Een vector is een geometrisch object dat richting en grootte heeft. Het kan worden voorgesteld als een lijnstuk met een eerste punt (startpunt) aan een uiteinde en een pijl aan het andere uiteinde, zodat de lengte van het lijnstuk is de grootte van de vector en de pijl geeft de richting van de vector. Vector normalisering is een gemeenschappelijke oefening in de wiskunde en het heeft ook praktische toepassingen in computer graphics.
Stappen
Termen te definiëren
- 1Definieer een eenheidsvector. De eenheidsvector van een vector A is de vector met hetzelfde beginpunt en richting A, maar met een lengte van 1 eenheid. Mathematisch kan worden aangetoond dat er een en slechts een eenheidsvector voor elke gegeven vector A.
- 2Definieer de normalisatie van een vector. Dit is het proces van identificatie in vector voor een gegeven vector A.
- 3Definieer een gebonden vector. Een gebonden vector in Cartesische ruimte heeft een beginpunt aan de oorsprong van het coördinatensysteem, uitgedrukt als (0,0) in twee dimensies. Hiermee kunt u een vector uitsluitend te identificeren in termen van zijn eindpunt.
- 4Beschrijf vector notatie. Door ons te beperken tot gebonden vectoren, A = (x, y) waar het paar coördinaten (x, y) geeft de plaats van de eindpunten vector A.
Analyseer de doelstelling
- 1Vestigen de bekende waarden. Uit de definitie van de eenheidsvector, weten we dat het beginpunt en de richting van de eenheidsvector is hetzelfde als de gegeven vector A. Bovendien weten we de lengte van de eenheidsvector is 1.
- 2Bepaal de onbekende waarde. De enige variabele we moeten berekenen, is het eindpunt van de eenheidsvector.
Leid een oplossing voor de eenheidsvector
- Vind de klem met de eenheidsvector van vector A = (x, y). Vanuit de evenredigheid van soortgelijke driehoeken, weet je dat elke vector die dezelfde richting heeft als vector A zal een terminal punt (x / c, y / c) voor een aantal c hebben. Bovendien weet je de lengte van de eenheidsvector is 1. Daarom is de Pythagoras Stelling [x ^ 2 / ^ c ^ 2 + y 2 / c ^ 2] ^ (1/2) = 1 -> [(x + y ^ 2 ^ 2) / c ^ 2] ^ (1/2) -> (x ^ 2 + y ^ 2) ^ (1/2) / c = 1 -> c = (x ^ 2 + y ^ 2) ^ (1/2). Daarom is de eenheidsvector u de vector A = (x, y) wordt gegeven als u = (x / (x + y ^ 2 ^ 2) ^ (1/2), y / (x + y ^ 2 ^ 2 ) ^ (1/2))
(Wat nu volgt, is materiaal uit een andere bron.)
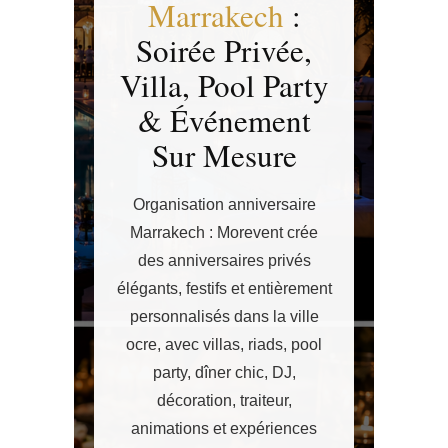
Marrakech
:
Soirée Privée,
Villa, Pool Party
& Événement
Sur Mesure
Organisation anniversaire
Marrakech : Morevent crée
des anniversaires privés
élégants, festifs et entièrement
personnalisés dans la ville
ocre, avec villas, riads, pool
party, dîner chic, DJ,
décoration, traiteur,
animations et expériences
Normaliseren van een vector in 2 dimensionale ruimte
- Laat vector A een vector is met haar eerste punt op de oorsprong en eindpunt op (2,3), zodanig dat A = (2,3). Bereken de eenheidsvector u = (x / (x + y ^ 2 ^ 2) ^ (1/2), y / (x + y ^ 2 ^ 2) ^ (1/2)) = (2 / (2 ^ 2 + 3 ^ 2) ^ (1/2) 3 / (2 ^ 2 + 3 ^ 2) ^ (1/2)) = (2 / (13 ^ (1/2)), 3 / (13 ^ (1/2))). Daarom A = (2,3) normaliseert tot u = (2 / (13 ^ (1/2)), 3 / (13 ^ (1/2))).
Normaliseren van een vector in de n-dimensionale ruimte
- Generaliseren de vergelijking voor vector normalisering in de ruimte van elke dimensie. A vector A (a, b, c,...), u = (a / z, z / z, c / z,...) waarbij z = (a + b ^ 2 ^ 2 ^ 2 + c...) ^ (1/2).